The program of the current building in terms of the volume capacity of the old construction involved reorganizing the teaching and research laboratories along the eastern front, the common service areas, stairs and access ways to the north and south of the existing volume, and the main connecting corridor with the new building to the west of the laboratories. The new bay, to the west, contains the offices, seminar- and meeting rooms and is separated from the former building via connecting bridges to the main passageway, which in turn bring light and ventilation to this central zone of the new building.
The concrete structure of the original building, its pillars, beams, and screeds are all reinforced with a metal structure leaving the required separation zone above the reinforcement of the beams to allow for technical and electrical installations. The upper floor extension is built with a metal structure of beams and pillars and covered with sheet metal.
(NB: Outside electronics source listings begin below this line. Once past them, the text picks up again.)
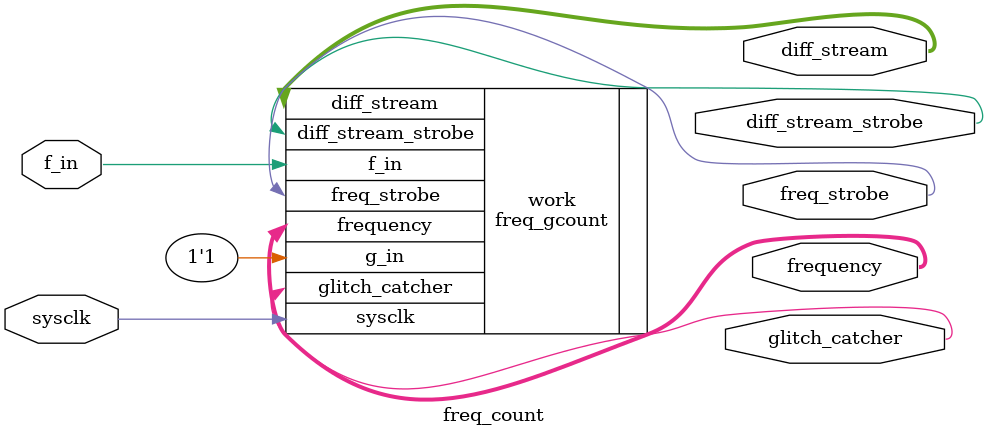
<source format=v>

`timescale 1ns / 1ns

module freq_count #(
	// Default configuration useful for input frequencies < 96 MHz
	parameter glitch_thresh=2,
	parameter refcnt_width=24,
	parameter freq_width=28,
	parameter initv=0
) (
	// input clocks
	input sysclk,  // timespec 8.0 ns
	input f_in,  // unknown input

	// outputs in sysclk domain
	output [freq_width-1:0] frequency,
	output freq_strobe,
	output [15:0] diff_stream,
	output diff_stream_strobe,
	// glitch_catcher can be routed to a physical pin to trigger
	// a 'scope; see glitch_thresh parameter above
	output glitch_catcher
);

freq_gcount #(
	.glitch_thresh(glitch_thresh),
	.refcnt_width(refcnt_width),
	.freq_width(freq_width),
	.initv(initv)
) work (
	.sysclk(sysclk), .f_in(f_in),
	.g_in(1'b1),  // this is the whole point!
	.frequency(frequency), .freq_strobe(freq_strobe),
	.diff_stream(diff_stream), .diff_stream_strobe(diff_stream_strobe),
	.glitch_catcher(glitch_catcher)
);

endmodule

</source>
The new bay housing the offices and rooms for meetings and seminars is built entirely in concrete.
The building of Faculty of Cellular and Genetic Biology’s electrical and technical installations are all visible both in the laboratories and the offices and are organized from wide openings parallel to the main communications corridor and in connection with the machinery of the roof.
The north, south, and east facades of the original construction remain intact except for the configuration of their apertures. The openings no longer required are closed up with large galvanized metal plates. The openings on the south and east facades are constructed with deep loopholes also in 8 mm galvanized steel, providing homogenous light inside the laboratories, washrooms, and changing rooms.
The only façade modified is that of the west of the original building, which is transformed into a polycarbonate facade thus uniformly illuminating the corridors. The facades of the fourth-floor extension are covered with a finish of black plaster and deployé without any wall-openings thanks to the skylights illuminating this top floor from the roof.
The building looks onto the extensive gardens on its western side. The concrete bay housing the offices of the teaching staff and board-room stands on four piers and a structure of thick girders with cantilevers at the ends permitting visual connection from the common areas on the ground floor. The ambiance of the tutorial rooms and corridors which are enclosed with glass at this level extends via a continuous concrete pavement outwards to the garden which is non-hierarchical in relation to interior and exterior. Similarly, the offices and boardroom look out onto the trees and are protected from the uncomfortable glare of sunlight from the west. Fitted with eye-level openings and enjoying the protection of the deep brise-soleil of the floor above on one side and furnished with homogenous and uniform light by the large windows of the opposite side the offices and boardroom have become a privileged spot from which one can observe the different seasons of the year reflected in the trees outside.